Cabe mencionar que muchos de estos productos pasarán a tener aranceles estándar. Es decir que su situación volverá a la previa al “Día de la Liberación” del 2 de abril de 2025, cuando Trump impuso aranceles recíprocos a todo el mundo.
Por su parte, Argentina eliminará aranceles para 221 posiciones arancelarias, como máquinas, material de transporte, dispositivos médicos y productos químicos, reducirá al 2% otras 20 posiciones, principalmente autopartes, y otorgará cuotas para vehículos, carne y otros productos agrícolas.
El gobierno presentó el acuerdo como parte de su estrategia de inserción internacional, destacando que Argentina es el primer país de América del Sur en firmar un acuerdo de esta magnitud con Estados Unidos.
Según la Oficina del Presidente, el entendimiento “consolida una relación estratégica entre ambos países basada en la apertura económica, en reglas claras para el intercambio internacional, y en una mirada moderna de la complementariedad comercial”.

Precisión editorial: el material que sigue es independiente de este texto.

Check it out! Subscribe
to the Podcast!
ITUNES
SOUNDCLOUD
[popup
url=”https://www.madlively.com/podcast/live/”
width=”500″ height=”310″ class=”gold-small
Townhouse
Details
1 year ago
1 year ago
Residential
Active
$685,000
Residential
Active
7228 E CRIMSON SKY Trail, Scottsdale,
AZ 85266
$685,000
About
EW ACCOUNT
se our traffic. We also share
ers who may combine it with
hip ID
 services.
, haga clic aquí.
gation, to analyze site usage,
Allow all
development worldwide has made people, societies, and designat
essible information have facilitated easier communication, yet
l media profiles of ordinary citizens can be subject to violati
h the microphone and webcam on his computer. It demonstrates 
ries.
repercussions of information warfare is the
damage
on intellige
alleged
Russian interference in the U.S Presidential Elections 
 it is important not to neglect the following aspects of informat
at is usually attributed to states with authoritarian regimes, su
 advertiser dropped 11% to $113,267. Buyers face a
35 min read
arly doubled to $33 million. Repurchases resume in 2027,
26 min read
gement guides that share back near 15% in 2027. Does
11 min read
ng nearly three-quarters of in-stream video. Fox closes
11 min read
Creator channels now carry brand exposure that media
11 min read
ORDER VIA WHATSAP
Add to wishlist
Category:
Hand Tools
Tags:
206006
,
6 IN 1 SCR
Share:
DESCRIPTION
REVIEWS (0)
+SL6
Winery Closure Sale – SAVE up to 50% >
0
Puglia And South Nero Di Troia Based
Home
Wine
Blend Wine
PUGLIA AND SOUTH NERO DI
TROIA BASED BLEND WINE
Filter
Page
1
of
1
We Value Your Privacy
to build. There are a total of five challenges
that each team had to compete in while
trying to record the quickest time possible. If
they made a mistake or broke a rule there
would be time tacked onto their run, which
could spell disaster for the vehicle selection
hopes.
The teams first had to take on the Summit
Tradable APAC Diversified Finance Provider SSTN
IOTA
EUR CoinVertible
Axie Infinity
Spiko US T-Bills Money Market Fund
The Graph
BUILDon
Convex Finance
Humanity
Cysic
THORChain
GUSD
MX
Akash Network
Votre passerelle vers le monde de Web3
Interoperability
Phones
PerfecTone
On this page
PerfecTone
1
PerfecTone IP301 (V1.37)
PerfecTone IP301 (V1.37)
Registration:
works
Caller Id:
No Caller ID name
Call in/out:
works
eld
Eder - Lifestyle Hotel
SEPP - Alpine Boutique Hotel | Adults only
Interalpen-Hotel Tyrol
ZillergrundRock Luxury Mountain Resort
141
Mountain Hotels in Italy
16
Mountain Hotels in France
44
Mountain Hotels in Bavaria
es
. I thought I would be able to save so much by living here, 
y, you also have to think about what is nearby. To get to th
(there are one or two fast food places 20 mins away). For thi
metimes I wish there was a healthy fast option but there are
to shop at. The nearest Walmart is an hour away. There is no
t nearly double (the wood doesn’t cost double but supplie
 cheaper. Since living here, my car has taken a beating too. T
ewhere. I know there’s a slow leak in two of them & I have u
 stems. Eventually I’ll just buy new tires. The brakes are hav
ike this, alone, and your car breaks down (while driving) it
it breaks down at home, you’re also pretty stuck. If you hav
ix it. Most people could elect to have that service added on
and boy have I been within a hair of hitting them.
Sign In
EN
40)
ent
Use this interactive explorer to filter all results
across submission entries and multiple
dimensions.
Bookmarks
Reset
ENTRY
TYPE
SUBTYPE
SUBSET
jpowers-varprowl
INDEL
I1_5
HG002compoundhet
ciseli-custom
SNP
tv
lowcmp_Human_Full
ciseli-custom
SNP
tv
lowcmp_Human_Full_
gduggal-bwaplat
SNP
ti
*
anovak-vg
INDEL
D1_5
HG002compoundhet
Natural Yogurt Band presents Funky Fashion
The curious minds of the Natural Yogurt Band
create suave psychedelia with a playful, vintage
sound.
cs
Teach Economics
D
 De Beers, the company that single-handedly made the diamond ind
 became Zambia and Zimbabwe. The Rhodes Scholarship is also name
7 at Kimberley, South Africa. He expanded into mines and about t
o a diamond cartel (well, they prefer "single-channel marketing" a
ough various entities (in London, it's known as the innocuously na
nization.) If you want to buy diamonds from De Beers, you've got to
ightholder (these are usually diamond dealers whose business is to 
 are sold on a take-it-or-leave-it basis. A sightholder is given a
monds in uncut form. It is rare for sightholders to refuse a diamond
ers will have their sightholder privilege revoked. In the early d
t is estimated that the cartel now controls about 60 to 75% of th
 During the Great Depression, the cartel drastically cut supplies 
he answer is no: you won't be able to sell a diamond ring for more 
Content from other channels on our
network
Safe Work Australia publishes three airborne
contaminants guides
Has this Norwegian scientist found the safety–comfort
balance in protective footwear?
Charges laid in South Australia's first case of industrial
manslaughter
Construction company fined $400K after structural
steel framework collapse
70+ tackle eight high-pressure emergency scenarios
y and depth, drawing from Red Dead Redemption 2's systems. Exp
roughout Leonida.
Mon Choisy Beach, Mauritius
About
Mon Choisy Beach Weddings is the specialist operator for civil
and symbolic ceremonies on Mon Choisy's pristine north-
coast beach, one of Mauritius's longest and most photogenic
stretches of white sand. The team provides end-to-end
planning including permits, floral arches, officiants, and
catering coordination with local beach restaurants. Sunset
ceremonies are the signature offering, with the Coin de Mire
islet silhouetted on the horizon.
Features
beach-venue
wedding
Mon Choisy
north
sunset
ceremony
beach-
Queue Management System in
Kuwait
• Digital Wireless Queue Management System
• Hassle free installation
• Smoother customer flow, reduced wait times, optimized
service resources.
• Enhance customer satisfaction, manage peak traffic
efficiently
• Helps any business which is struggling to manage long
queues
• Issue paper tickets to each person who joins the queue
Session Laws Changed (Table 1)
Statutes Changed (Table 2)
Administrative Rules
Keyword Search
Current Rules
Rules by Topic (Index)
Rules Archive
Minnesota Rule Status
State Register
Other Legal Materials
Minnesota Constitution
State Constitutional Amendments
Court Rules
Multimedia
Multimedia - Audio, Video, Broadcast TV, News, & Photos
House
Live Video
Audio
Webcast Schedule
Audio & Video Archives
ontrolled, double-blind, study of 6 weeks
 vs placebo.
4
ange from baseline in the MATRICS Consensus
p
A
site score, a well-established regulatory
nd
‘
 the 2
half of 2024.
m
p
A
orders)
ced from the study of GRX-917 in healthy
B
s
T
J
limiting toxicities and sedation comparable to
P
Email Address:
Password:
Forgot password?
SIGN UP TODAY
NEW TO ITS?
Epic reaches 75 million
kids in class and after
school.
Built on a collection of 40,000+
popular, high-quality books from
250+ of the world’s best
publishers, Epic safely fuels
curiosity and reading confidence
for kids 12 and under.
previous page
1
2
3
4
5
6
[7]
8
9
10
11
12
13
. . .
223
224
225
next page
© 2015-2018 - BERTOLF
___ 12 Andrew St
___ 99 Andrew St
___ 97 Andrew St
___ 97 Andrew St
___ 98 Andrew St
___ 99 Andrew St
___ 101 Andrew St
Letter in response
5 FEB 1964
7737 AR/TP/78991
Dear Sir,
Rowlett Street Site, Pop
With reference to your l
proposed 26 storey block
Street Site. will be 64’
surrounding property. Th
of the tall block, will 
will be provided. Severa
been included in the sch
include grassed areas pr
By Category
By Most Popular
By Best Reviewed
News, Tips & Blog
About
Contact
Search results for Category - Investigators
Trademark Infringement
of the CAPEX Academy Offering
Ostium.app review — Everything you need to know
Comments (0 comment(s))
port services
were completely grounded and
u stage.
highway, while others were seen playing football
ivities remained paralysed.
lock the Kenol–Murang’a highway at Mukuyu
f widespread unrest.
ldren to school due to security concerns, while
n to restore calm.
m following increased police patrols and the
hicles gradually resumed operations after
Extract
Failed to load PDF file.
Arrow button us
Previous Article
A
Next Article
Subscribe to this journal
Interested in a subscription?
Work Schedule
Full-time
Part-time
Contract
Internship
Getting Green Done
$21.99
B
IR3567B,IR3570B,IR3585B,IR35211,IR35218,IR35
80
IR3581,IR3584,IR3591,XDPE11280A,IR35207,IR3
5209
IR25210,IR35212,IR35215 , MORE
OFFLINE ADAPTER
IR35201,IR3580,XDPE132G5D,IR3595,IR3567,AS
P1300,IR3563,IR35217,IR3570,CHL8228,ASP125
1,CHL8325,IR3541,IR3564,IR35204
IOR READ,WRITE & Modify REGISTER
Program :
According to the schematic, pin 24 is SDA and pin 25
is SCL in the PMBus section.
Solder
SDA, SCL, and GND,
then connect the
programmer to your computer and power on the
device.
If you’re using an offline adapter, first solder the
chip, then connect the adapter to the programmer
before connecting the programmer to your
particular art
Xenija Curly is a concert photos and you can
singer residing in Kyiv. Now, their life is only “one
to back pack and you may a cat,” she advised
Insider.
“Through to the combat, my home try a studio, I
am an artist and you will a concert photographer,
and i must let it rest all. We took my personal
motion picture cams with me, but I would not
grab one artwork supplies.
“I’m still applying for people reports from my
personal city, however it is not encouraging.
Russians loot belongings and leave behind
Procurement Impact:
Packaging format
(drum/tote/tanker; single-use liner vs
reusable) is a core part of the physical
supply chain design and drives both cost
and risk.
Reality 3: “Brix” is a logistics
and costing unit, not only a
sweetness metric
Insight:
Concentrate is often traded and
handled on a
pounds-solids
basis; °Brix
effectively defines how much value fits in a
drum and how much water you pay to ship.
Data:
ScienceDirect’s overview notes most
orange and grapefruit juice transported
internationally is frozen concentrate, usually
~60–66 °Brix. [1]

El acuerdo será remitido al Congreso para su correspondiente tratamiento, conforme a lo establecido por la Constitución Nacional. Aún no está confirmado si el proyecto se tratará durante las sesiones extraordinarias de febrero, que ya tienen una agenda cargada con la Reforma Laboral y la Ley Penal Juvenil, o si ingresará en marzo para las sesiones ordinarias.
Quirno explicó posteriormente que el acuerdo representa “el primer paso que nos va a llevar a discusiones para un tratado de libre comercio en el futuro que lo que va a hacer es ratificar y profundizar este acuerdo”.